6. Planning permission. Next week the government will publish an overhaul of planning regulations that should make applications for planning permission far simpler. It should mean more freedom to refurbish, renovate and potentially build more in areas of low supply – http://www.dailymail.co.uk/news/article-2118137/BUDGET-2012-Planning-laws-scrapped-60-years.html?ito=feeds-newsxml
7. A cap on tax relief for high earners. This will be introduced in April 2013 and mean that anyone that claims upwards of £50,000 in tax relief will be limited to receive a maximum of 25% of their income or £50,000, whichever is the higher.
8. Affordable housing. The Get Britain Building scheme that extends funding to companies that build new houses will be upgraded to encourage affordable property development.

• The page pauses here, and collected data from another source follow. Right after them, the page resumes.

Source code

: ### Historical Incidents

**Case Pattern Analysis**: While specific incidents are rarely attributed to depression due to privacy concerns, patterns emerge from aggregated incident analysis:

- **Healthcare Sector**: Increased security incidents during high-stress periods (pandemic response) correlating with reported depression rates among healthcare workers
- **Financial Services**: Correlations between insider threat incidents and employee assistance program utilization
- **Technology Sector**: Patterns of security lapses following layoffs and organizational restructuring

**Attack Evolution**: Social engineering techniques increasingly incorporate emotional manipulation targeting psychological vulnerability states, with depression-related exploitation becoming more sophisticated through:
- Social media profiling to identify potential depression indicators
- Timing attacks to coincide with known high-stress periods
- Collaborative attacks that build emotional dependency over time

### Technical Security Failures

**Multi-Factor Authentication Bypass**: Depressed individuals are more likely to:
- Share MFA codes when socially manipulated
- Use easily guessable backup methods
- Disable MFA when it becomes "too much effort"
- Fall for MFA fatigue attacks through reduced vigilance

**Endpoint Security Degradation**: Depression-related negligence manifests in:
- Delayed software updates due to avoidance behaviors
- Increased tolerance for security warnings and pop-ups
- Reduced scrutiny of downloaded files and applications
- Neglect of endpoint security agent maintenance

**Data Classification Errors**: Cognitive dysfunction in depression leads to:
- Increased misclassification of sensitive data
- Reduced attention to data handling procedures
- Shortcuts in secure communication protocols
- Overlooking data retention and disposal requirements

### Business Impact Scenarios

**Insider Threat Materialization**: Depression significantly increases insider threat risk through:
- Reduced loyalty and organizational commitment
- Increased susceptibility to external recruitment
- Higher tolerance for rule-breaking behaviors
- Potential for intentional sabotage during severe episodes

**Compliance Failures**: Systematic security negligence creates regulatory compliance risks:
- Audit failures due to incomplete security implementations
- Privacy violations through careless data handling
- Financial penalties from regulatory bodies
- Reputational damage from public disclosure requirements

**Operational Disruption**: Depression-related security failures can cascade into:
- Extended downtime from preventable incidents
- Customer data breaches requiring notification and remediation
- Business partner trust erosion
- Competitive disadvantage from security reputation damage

There was a couple of positive points raised supporting some of our current projects too:
London – Significant measures to boost the London economy – specifically there was mention of the Royal Docks Enterprise Zone – home of our Holiday Inn Hotel investment – http://www.localgov.co.uk/index.cfm?method=news.detail&id=105254
Liverpool – Great news regarding the recent and significant Chinese investment in Liverpool which the chancellor also mentioned – further helping the market grow further where we have been successfully selling our student and residential developments – http://www.ft.com/cms/s/0/28e9be50-72bb-11e1-ae73-00144feab49a.html#axzz1plFYyU8c
Finally, Some other points that are significant, but less relevant to our client base and market:
Enterprise Management Incentive: Subject to consultation and State Aid approval, changes will be made to the Enterprise Management Incentive (EMI) share incentive scheme so that gains made on shares acquired through exercising EMI options on or after 6 April 2012 will be eligible for capital gains tax entrepreneurs’ relief, thus reducing the capital gains tax bill to 10%
Child Benefit: More of a niggle from the chats with clients I have spoken to already, but Child benefit is to be partly removed from households where at least one person earns over £50,000 – softened from previous plans.
Personal tax statements. Annual statements will be sent to all taxpayers which will set out your average tax rate for the year, how much tax and NI you’ve paid in total and how this has funded both public spending and public debt.
Private Sector development: Michael Heseltine is to conduct a review on how government can work better with private sector economic development. Please feel free to contact me Michael if you want some ideas!
So overall this seems like a pro-business and pro-growth budget to me. I am sure a lot will be politically unpopular, but the best medicine can often taste bitter. I think that there are a number of initiatives that will increase the competitiveness of the UK. That is good for the UK economy, jobs and the property market. Hopefully it also helps put the country back on the path to prosperity. The better off people are, the more they want to invest. For us, like everyone else, anything that helps achieve that gets a thumbs up from us!